Jakarta, Aktual.com – Rencana pemerintah mengubah sistem rujukan JKN menjadi berbasis kompetensi pada 2026 mendapat kritik keras anggota Komisi IX, Edy Wuryanto. Ia mengingatkan transformasi besar di sektor kesehatan tidak boleh mengorbankan rumah sakit daerah, maupun menambah beban masyarakat.
Ia menilai pemerintah terlalu fokus pada perubahan alur, tetapi belum menyentuh persoalan mendasar ketimpangan layanan kesehatan di daerah.
“Jangan hanya mengubah alur. Perbaiki alat kesehatan dan kualitas tenaga kesehatan di rumah sakit yang selama ini bertipe C dan D,” tegas politisi PDI Perjuangan tersebut melalui keterangan tertulis, Selasa (25/11/2025).
Edy menilai rencana rujukan berbasis kompetensi justru berpotensi menumpuk pasien di rumah sakit besar, jika pemerintah tidak menyiapkan kapasitas memadai. Ia menegaskan bahwa kewajiban menyediakan layanan layak adalah mandat konstitusi—bukan pilihan politik pemerintah.
“Negara tidak boleh lepas tangan. Pemerintah harus bantu rumah sakit daerah meningkatkan kompetensi, misalnya lewat pinjaman lunak berbunga 2 atau 3 persen atau insentif pajak untuk alat kesehatan,” ujarnya.
Di tingkat primer, Edy menyebut FKTP masih minim informasi mengenai kapasitas rumah sakit tujuan. “Banyak puskesmas tidak tahu kuota layanan rawat jalan, jadwal dokter spesialis, atau ketersediaan IGD dan ICU. Pasien akhirnya ditolak karena kuota penuh,” katanya.
Kondisi itu, menurutnya, membuat masyarakat membayar lebih mahal di luar biaya pengobatan yang seharusnya ditanggung negara.
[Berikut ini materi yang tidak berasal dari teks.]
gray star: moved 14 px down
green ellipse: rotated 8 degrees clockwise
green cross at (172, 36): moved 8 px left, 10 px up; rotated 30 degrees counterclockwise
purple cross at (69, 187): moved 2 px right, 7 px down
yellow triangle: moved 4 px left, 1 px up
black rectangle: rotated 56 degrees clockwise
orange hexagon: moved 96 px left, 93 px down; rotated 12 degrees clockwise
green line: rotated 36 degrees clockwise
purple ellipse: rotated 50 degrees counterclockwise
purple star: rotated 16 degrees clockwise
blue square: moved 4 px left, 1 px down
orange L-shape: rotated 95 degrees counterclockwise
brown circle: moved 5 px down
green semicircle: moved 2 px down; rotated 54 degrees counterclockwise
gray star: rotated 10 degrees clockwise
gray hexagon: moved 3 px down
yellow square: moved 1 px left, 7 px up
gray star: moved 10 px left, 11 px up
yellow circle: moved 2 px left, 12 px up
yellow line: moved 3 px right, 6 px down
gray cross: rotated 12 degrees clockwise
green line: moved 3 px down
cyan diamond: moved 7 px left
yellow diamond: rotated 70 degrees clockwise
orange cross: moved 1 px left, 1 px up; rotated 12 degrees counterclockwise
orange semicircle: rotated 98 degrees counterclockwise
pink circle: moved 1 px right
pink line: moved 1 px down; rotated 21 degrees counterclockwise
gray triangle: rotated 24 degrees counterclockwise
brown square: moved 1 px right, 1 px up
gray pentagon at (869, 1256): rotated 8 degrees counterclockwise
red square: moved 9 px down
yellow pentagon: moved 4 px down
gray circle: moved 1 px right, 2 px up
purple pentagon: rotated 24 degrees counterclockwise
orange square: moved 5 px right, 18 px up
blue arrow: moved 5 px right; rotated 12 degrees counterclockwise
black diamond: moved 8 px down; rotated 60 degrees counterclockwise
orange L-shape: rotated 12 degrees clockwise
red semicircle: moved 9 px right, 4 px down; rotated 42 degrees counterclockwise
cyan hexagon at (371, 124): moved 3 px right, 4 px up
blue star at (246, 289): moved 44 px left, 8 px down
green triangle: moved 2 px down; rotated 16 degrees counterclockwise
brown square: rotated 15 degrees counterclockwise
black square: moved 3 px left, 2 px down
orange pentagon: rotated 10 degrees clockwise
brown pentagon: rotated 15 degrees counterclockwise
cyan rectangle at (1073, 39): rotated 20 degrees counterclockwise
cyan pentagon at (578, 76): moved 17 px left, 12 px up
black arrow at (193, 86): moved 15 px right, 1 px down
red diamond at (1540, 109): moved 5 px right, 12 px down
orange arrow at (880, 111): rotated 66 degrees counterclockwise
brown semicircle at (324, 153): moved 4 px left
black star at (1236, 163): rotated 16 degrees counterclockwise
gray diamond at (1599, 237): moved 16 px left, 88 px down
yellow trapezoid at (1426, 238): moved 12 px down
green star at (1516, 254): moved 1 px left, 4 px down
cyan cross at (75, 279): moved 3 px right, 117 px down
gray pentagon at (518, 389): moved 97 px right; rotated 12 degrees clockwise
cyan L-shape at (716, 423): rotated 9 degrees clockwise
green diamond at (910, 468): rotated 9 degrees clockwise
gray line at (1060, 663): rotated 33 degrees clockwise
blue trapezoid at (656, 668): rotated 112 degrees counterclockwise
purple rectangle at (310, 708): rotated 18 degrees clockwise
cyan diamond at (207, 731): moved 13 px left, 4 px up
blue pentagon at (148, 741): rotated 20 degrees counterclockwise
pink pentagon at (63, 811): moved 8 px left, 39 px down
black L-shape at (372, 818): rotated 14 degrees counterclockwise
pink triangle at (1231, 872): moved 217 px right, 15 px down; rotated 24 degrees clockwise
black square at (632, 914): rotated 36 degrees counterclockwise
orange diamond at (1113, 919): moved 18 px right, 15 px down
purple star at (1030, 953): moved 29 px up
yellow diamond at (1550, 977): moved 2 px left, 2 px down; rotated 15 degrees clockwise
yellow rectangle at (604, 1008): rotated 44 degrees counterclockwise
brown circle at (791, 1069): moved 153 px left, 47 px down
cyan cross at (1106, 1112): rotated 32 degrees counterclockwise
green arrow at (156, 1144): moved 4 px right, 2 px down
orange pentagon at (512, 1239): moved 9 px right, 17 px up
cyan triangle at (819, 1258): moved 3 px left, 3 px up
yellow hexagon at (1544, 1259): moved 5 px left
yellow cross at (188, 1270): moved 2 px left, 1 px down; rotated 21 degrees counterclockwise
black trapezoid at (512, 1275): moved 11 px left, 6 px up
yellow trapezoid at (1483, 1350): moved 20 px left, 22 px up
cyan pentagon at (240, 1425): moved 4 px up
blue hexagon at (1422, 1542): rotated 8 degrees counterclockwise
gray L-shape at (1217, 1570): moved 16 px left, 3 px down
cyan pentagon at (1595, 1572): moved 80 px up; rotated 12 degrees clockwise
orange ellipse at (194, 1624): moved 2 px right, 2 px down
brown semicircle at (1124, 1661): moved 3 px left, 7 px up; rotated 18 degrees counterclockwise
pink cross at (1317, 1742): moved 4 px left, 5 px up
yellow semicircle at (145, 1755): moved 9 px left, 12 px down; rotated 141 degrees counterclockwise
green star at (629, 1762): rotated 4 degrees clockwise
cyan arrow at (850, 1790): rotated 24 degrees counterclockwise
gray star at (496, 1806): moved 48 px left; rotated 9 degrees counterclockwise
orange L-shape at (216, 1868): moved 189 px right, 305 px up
Ia pun mengkritik praktik rujukan antarrumah sakit yang sering membebani keluarga pasien.
“Setiap RS mitra BPJS Kesehatan seharusnya punya desk pengaduan yang benar-benar bekerja membantu mencarikan RS tujuan,” ujar Edy.
Ia menilai pemerintah dapat menggunakan teknologi untuk menghentikan pola rujukan yang melempar tanggung jawab.Terkait klaim pemerintah bahwa sistem baru akan mempercepat proses rujukan, Edy menegaskan akar masalah berada pada ketidaksinkronan sistem digital BPJS sedangkan dengan manajemen internal RS.
“Ada pasien dapat slot jam 10 dari aplikasi, tapi tetap menunggu panjang karena poli tidak menyesuaikan. Kalau begini, digitalisasi hanya jadi etalase,” ungkapnya.
Atas dasar itu ia memastikan DPR akan mengawal transformasi rujukan JKN agar tidak berhenti pada jargon kompetensi. “Esensi reformasi adalah memastikan pasien tidak tersesat, tidak dipingpong, dan tidak mengeluarkan biaya yang seharusnya ditanggung negara. Itu ukuran sederhana keberpihakan,” tutupnya.